Here's what nobody will tell you, and I'm saying this from the perspective of a Spiritual person who is a medium and has worked in mental health. Hearing voices is more common than people would admit to and it's not a mental health issue. The 'real' mental health issues stem from the voices being the manifestation of a deeper mental health issue if there is one, and how people 'respond' to the voices. Hearing a voice in the back of your head is regarded as more of an idiosyncrasy than a mental health issue. People hearing a voice they believe is God and they jump off a bridge because of it is considered to be a mental health issue that cause danger to the person hearing the voices or others. It's one of the reasons people get guns and lay siege to schools.
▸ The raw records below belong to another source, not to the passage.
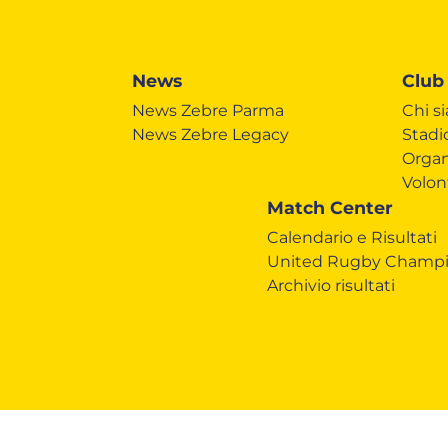
News
Club
News Zebre Parma
Chi s
News Zebre Legacy
Stadi
Organ
Volon
Match Center
Calendario e Risultati
United Rugby Champi
Archivio risultati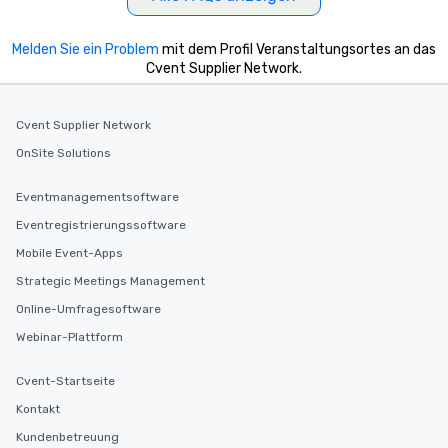
Melden Sie ein Problem
mit dem Profil Veranstaltungsortes an das
Cvent Supplier Network.
Cvent Supplier Network
OnSite Solutions
Eventmanagementsoftware
Eventregistrierungssoftware
Mobile Event-Apps
Strategic Meetings Management
Online-Umfragesoftware
Webinar-Plattform
Cvent-Startseite
Kontakt
Kundenbetreuung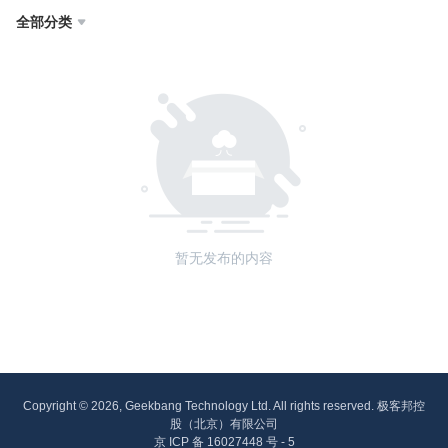
全部分类

暂无发布的内容
Copyright © 2026, Geekbang Technology Ltd. All rights reserved. 极客邦控
股（北京）有限公司
京 ICP 备 16027448 号 - 5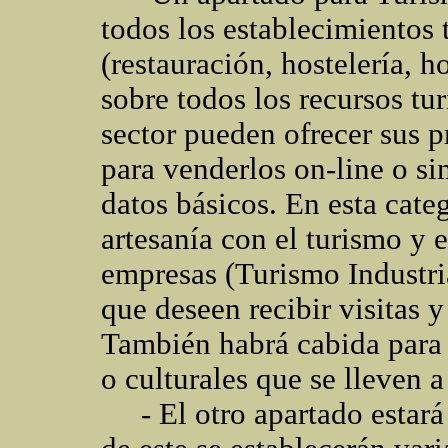
todos los establecimientos 
(restauración, hostelería, h
sobre todos los recursos tu
sector pueden ofrecer sus p
para venderlos on-line o si
datos básicos. En esta cate
artesanía con el turismo y e
empresas (Turismo Industria
que deseen recibir visitas y
También habrá cabida para 
o culturales que se lleven 
- El otro apartado estará 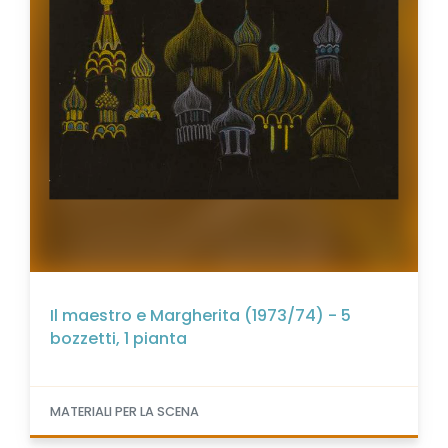
Il maestro e Margherita (1973/74) - 5
bozzetti, 1 pianta
MATERIALI PER LA SCENA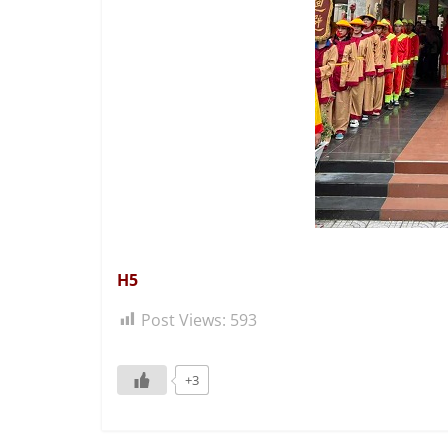
H5
Post Views:
593
+3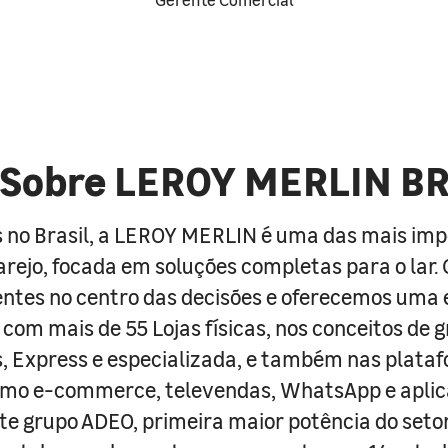
Sobre LEROY MERLIN B
 no Brasil, a LEROY MERLIN é uma das mais im
arejo, focada em soluções completas para o lar
entes no centro das decisões e oferecemos uma 
com mais de 55 Lojas físicas, nos conceitos de 
s, Express e especializada, e também nas plata
como e-commerce, televendas, WhatsApp e aplic
e grupo ADEO, primeira maior potência do seto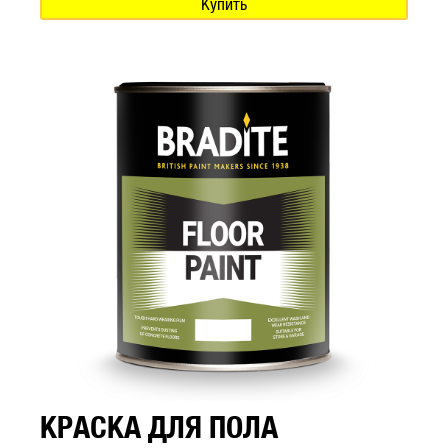
Купить
КРАСКА ДЛЯ ПОЛА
Schizophrenia is not a disease. What can happen - it happened to me and a few others I've talked to about the same thing on here - is that after a major trauma (almost dying qualifies as major trauma/PTSD) is that the brain/mind can compartmentalise the perceptual reality - the emotional responses, the inability to deal with the reality, beliefs. etc. That can be where the voices come from and many who have suffered childhood traumas have said that their voices are children's voices. It's as though the person has taken a 'snapshot' of their mental/emotional state that has been frozen in time and the mind perceives it as a 'being' in its own right. The voice(s) usually seem to reflect that, as if what the voices say would come from a 'being' in that state of mind.

The reason I mentioned that was because you said you'd almost died due to COVID. I'd suggest that unless you've dealt with your experience of that directly, it's likely that you still haven't really got over it. Pushing it to the back of your mind isn't dealing with it or resolving it. I thought I'd dealt with my childhood abuse but a couple of rounds of therapy after a car accident that I shouldn't have walked away with showed me something different.

Our reality is all about how what's rattling in our skulls perceive it to be, and schizophrenia can be something of a unique perspective. However, on saying that schizophrenia and Spirituality light up the same areas of the brain. Most people don't want to admit to having a mental health issue and that in itself can be a mental health issue itself. How I love irony. But having a mental health issue is certainly a window into how we create our realities that few see or want to see.